L’ospite inatteso

Patricia Gibney

Newton Compton Editori

Pagine 472

Prezzo 10,00 €, eBook 1,99 €

Lottie Parker e la sua squadra sono all’altezza delle aspettative del lettore di thriller abituato alle trame avvincenti e a personaggi forti e decisi.

A Ragmullin, un piccolo paesino irlandese, negli ultimi giorni dell’anno vengono ritrovati tre cadaveri: Susan Sullivan, James Brown e padre Angelotti. I primi due lavorano nel consiglio della contea, al Dipartimento della pianificazione, mentre il terzo è un prete arrivato in Irlanda ufficialmente “per ritrovare se stesso”. Susan e James condividono anche un passato tormentato e difficile, perché entrambi sono stati ospiti del Sant’Angela, il vecchio orfanotrofio locale che negli anni Settanta ospitava anche ragazze madri e i loro bambini.

Al racconto dell’indagine, che appare fin dall’inizio sempre più complessa, si alternano i ricordi di alcuni ragazzini ospiti del terribile istituto, dove suore arcigne e crudeli e preti violenti e pedofili terrorizzavano i piccoli ospiti.

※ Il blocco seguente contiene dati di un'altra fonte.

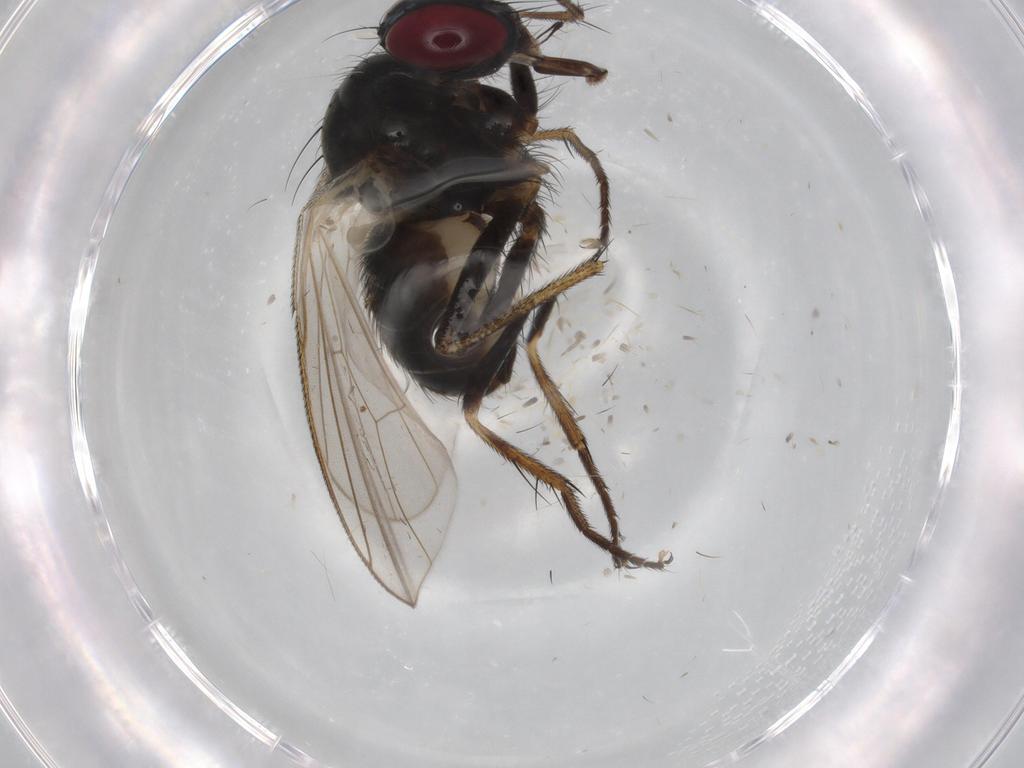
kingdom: Animalia
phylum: Arthropoda
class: Insecta
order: Diptera
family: Muscidae
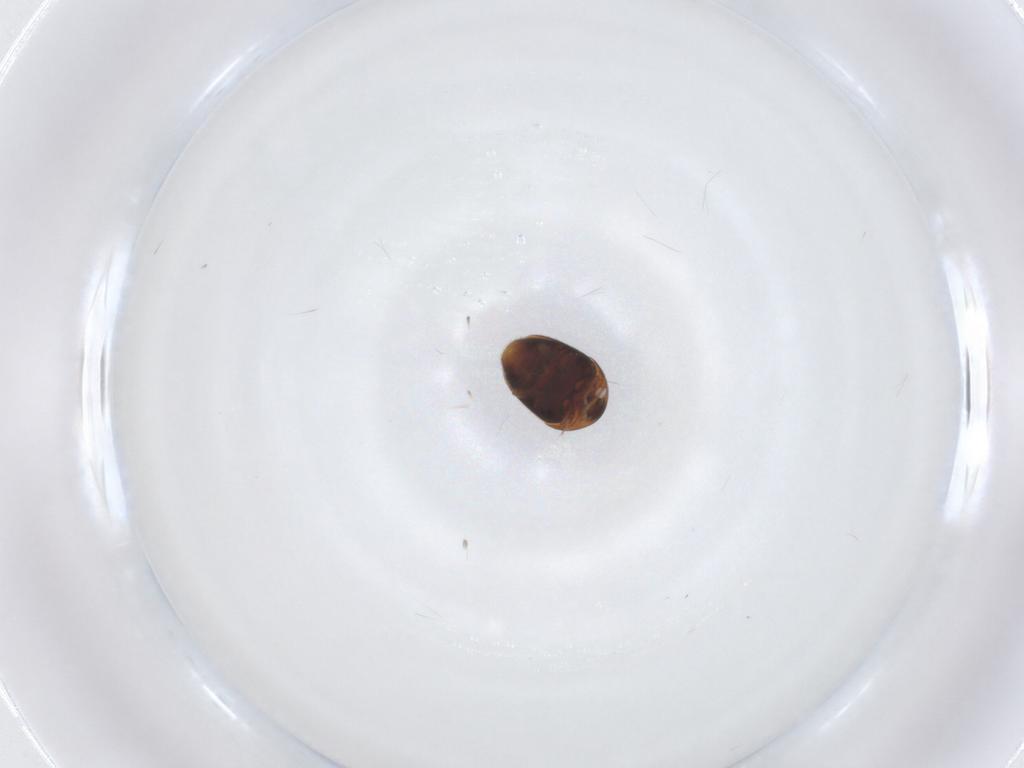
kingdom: Animalia
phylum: Arthropoda
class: Insecta
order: Coleoptera
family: Corylophidae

La Parker, provata dalla morte del marito e dal dover crescere da sola tre figli adolescenti, riesce a concentrare tutte le sue energie sul lavoro, nonostante ci sia chi cerca di impedirle di arrivare alla verità. Con l’aiuto dei colleghi Mark Boyd, Maria Lynch e Larry Kirby, riesce a mettere insieme i vari pezzi del puzzle che ci restituiscono uno scenario inquietante, fatto di soprusi, pedofilia, segreti sconvolgenti, sofferenza e violenza, in una lunga ricerca che la porta a mettere il naso nelle questioni urbanistiche locali e nella storia del Sant’Angela, i cui vecchi registri sono stati spostati in Vaticano. Ma come se tutto ciò non fosse già abbastanza complicato, Lottie deve fare i conti anche con la misteriosa scomparsa del fratello avvenuta negli anni ’70 e legata all’orfanotrofio.

Le ricerche dei poliziotti sono ostacolati da un gruppo di 4 uomini senza scrupoli che pur di arricchirsi sono pronti a tutto.

Lo stile rapido ed asciutto della Gibney cattura il lettore e la trama serrata e veloce sono elementi che gli appassionati del genere apprezzeranno sicuramente.

Anche la protagonista è un personaggio interessante: Lottie Parker ha perso il marito da tre anni per un cancro e deve combattere duramente per non farsi trascinare dalla disperazione e non attaccarsi alla bottiglia, cercando di coniugare gli orari impossibili del suo lavoro e la gestione della sua famiglia, composta da tre ragazzi adolescenti con i quali è sempre più difficile stabilire un contatto. È una donna che cerca di farcela in un mondo di uomini e che sa chiedere aiuto quando ne ha bisogno.

La scrittura e i personaggi della Gibney ricordano molto quelli di Angela Marsons, leggendo il suo libro si ha proprio l’impressione di trovarsi in una storia della serie di Kim Stone. Sarà per questo che l’ho letto tutto d’un fiato.